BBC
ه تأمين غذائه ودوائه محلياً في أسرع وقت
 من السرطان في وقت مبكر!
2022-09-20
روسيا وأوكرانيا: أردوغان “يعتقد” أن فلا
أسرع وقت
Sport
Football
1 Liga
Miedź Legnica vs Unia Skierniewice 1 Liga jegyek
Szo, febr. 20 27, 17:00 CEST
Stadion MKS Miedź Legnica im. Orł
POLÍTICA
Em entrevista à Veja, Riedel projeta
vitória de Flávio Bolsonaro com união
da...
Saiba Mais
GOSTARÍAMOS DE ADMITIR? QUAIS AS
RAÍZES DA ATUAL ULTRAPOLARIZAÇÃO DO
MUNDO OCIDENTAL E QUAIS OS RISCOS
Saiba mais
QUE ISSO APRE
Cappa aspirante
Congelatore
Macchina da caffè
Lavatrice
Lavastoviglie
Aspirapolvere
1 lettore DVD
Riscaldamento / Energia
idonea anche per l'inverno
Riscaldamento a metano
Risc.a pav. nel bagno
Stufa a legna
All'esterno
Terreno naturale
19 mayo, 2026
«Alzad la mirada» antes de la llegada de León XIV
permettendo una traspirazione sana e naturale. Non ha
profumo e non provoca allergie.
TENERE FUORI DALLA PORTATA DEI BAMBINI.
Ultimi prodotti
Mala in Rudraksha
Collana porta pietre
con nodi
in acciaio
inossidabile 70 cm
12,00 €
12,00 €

_Task prompt_
Put every line of the material above into a Markdown table with the columns "No." and "Line", numbering the rows in order and leaving out blank lines.

_The completed task_
| No. | Line |
|---|---|
| 1 | BBC |
| 2 | ه تأمين غذائه ودوائه محلياً في أسرع وقت |
| 3 |  من السرطان في وقت مبكر! |
| 4 | 2022-09-20 |
| 5 | روسيا وأوكرانيا: أردوغان “يعتقد” أن فلا |
| 6 | أسرع وقت |
| 7 | Sport |
| 8 | Football |
| 9 | 1 Liga |
| 10 | Miedź Legnica vs Unia Skierniewice 1 Liga jegyek |
| 11 | Szo, febr. 20 27, 17:00 CEST |
| 12 | Stadion MKS Miedź Legnica im. Orł |
| 13 | POLÍTICA |
| 14 | Em entrevista à Veja, Riedel projeta |
| 15 | vitória de Flávio Bolsonaro com união |
| 16 | da... |
| 17 | Saiba Mais |
| 18 | GOSTARÍAMOS DE ADMITIR? QUAIS AS |
| 19 | RAÍZES DA ATUAL ULTRAPOLARIZAÇÃO DO |
| 20 | MUNDO OCIDENTAL E QUAIS OS RISCOS |
| 21 | Saiba mais |
| 22 | QUE ISSO APRE |
| 23 | Cappa aspirante |
| 24 | Congelatore |
| 25 | Macchina da caffè |
| 26 | Lavatrice |
| 27 | Lavastoviglie |
| 28 | Aspirapolvere |
| 29 | 1 lettore DVD |
| 30 | Riscaldamento / Energia |
| 31 | idonea anche per l'inverno |
| 32 | Riscaldamento a metano |
| 33 | Risc.a pav. nel bagno |
| 34 | Stufa a legna |
| 35 | All'esterno |
| 36 | Terreno naturale |
| 37 | 19 mayo, 2026 |
| 38 | «Alzad la mirada» antes de la llegada de León XIV |
| 39 | permettendo una traspirazione sana e naturale. Non ha |
| 40 | profumo e non provoca allergie. |
| 41 | TENERE FUORI DALLA PORTATA DEI BAMBINI. |
| 42 | Ultimi prodotti |
| 43 | Mala in Rudraksha |
| 44 | Collana porta pietre |
| 45 | con nodi |
| 46 | in acciaio |
| 47 | inossidabile 70 cm |
| 48 | 12,00 € |
| 49 | 12,00 € |